Bognor couldn’t help feeling that things had come to a pretty pass when a Lord Lieutenant and the Board of Trade’s head of special investigations had to resort to subterfuge in order to ensure rights that were supposed to have been established almost eight hundred years earlier. But then things had come to a pretty pass. He was aware of that.
‘Assuming our man was murdered, who would have done it? And who could have done it?’
The squire thought for a moment. ‘Opportunity is almost universal,’ he said, after a moment’s reflection. ‘Motive practically the reverse.’
‘Yes,’ said Bognor, wanting and needing more.
‘Well,’ said Sir Branwell, ‘the padre was in the habit of going to his church for a bit of solitary rehearsal, communion with his Lord and whatever took his fancy before preaching the following day. He was very much a creature of habit. Everyone knew that he was due to preach the opening festival sermon – which, incidentally, we had better cancel – and that therefore he would be alone in church the evening before. Solitary and vulnerable.’
‘No need to cancel,’ said Bognor unexpectedly and at an apparent tangent. ‘I’ll preach.’
‘You what?’ Sir Branwell had not been expecting this.
‘I said I’ll preach,’ said Bognor. ‘Could be a useful opportunity to pre-empt some thunderous chief costabular strike.’
‘But you’ve never preached before in your life.’
‘Always a first time,’ said Bognor, with a characteristic lack of modesty. ‘And I’ve always fancied it. Nice frock, captive audience, pulpit. Ask Monica. Being a bishop was always one of my several ambitions. I’d have made rather a good bishop. Pope, even.’
‘He captains one of the other teams,’ said Sir Branwell, who had taken to the pulpit on a number of occasions in his role as one of the county’s great and good. He too rather rated himself on the sermon front, though with better evidence than his contemporary. He had to concede, however, that Bognor had the better degree.
‘I’d have been a perfectly acceptable Mullah and a decent enough rabbi,’ said Bognor, not wholly facetiously. ‘I might not have been quite so hot on the Indian fakir front. Swami Simon doesn’t tremendously appeal, though I quite fancy the frock and the beard.’
‘Not to mention the sex.’
‘Much exaggerated, I’m told,’ he said. ‘Besides, I have a feeling Monica might have views on the matter, and if it came to a head-to-head between the Lord God Almighty and my wife, I know who I’m backing.’
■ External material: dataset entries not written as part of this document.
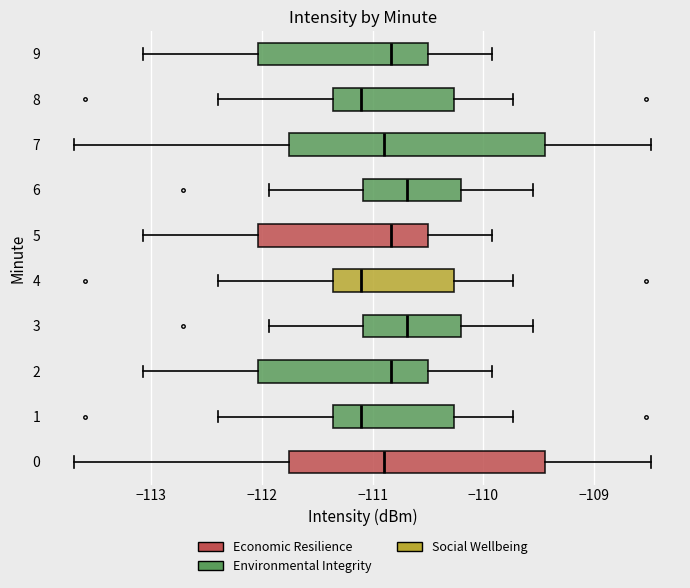

Reading bottom to top, read every box against the x-axis: the position of its median line, the range the box covers, and the ends of its whiskers. The values are not printed on the chart, so give them approximately, as read against the axis.

0: median -110.9, box -111.8 to -109.4, whiskers -113.7 to -108.5
1: median -111.1, box -111.4 to -110.3, whiskers -112.4 to -109.7
2: median -110.8, box -112.0 to -110.5, whiskers -113.1 to -109.9
3: median -110.7, box -111.1 to -110.2, whiskers -111.9 to -109.5
4: median -111.1, box -111.4 to -110.3, whiskers -112.4 to -109.7
5: median -110.8, box -112.0 to -110.5, whiskers -113.1 to -109.9
6: median -110.7, box -111.1 to -110.2, whiskers -111.9 to -109.5
7: median -110.9, box -111.8 to -109.4, whiskers -113.7 to -108.5
8: median -111.1, box -111.4 to -110.3, whiskers -112.4 to -109.7
9: median -110.8, box -112.0 to -110.5, whiskers -113.1 to -109.9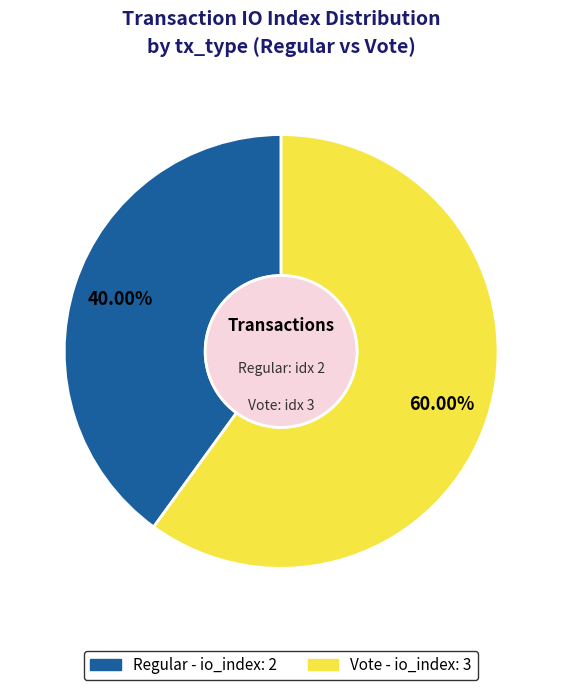

Does any single category account for the majority?

Yes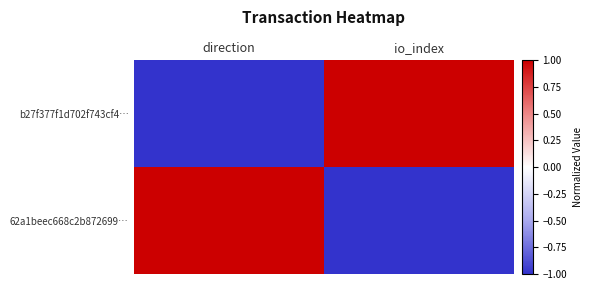

Which series changed the most between direction and io_index?

b27f377f1d702f743cf4…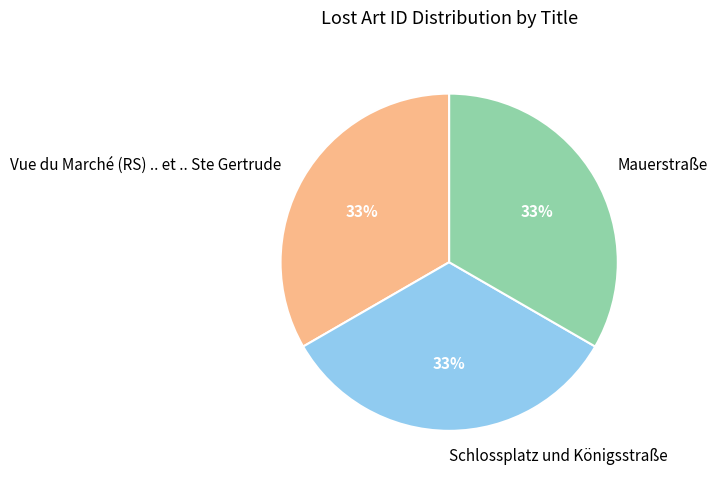

Is there a majority slice in this chart?

No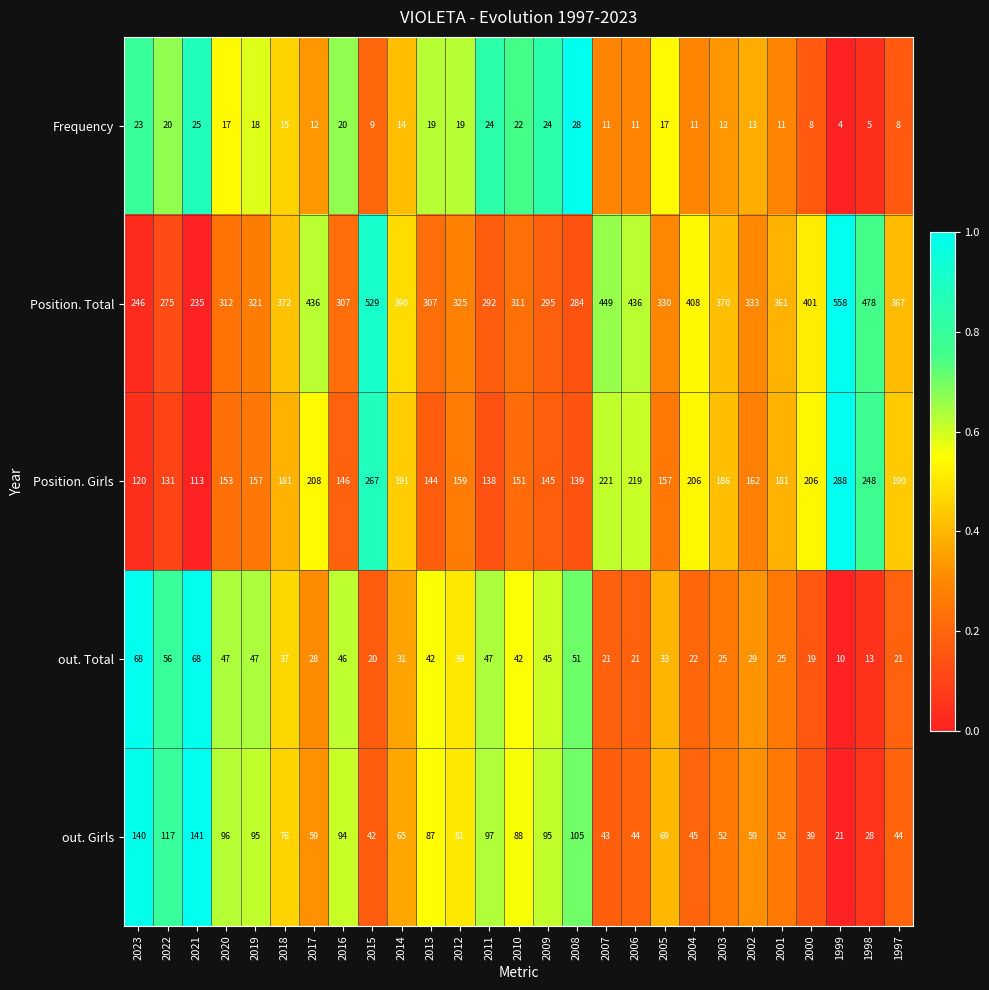

Is it true that out. Total equals 25 at 2003?

True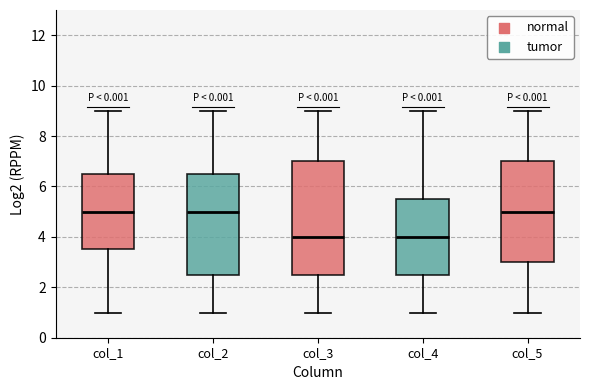

Comparing the boxes themselves (not the whiskers), which one is the tallest?

col_3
‘So,’ said Sir Branwell, returning to his subject in a single leap, ‘when it comes to opportunity, the world is your oyster. When we’re dealing with motive, the oyster becomes shut like a trap. There aren’t any. Traps, that is. Nor much in the way of motive. As for opportunities…’ He seemed suddenly thoughtful.
‘Well,’ said Bognor, being constructive, ‘ cherchez la femme. In the absence of any other suspects that’s where one is always taught to start. La femme. Crime passionelle.’
‘I hardly think…’ began Sir Branwell. ‘But then… well… poor sausage.’ He recalled the messenger who had, as it were, brought the bad news from Ghent. ‘You mean Dorcas. Cherchez Dorcas. It doesn’t sound convincing. I’m not convinced. I doubt you’ll convince a jury. Or a judge. Not by starting with Dorcas.’
‘We have to begin with someone,’ said Bognor. ‘And if Dorcas is the only candidate, then we have to begin with Dorcas. Is there… was there anyone else?’
‘Of course not.’ Sir Branwell seemed incensed. ‘Sebastian was the most chaste man I ever knew. I assume he and Dorcas must once have enjoyed some sort of carnal relations. Otherwise they wouldn’t have had the two children. But if virgin birth was a human possibility, you’d have to put up Sebastian and Dorcas as prime candidates for virgin parenthood. Whatever else it may have been, you can’t imagine sex with those two being anything other than a sacred duty. A bit of a chore. Certainly not fun.’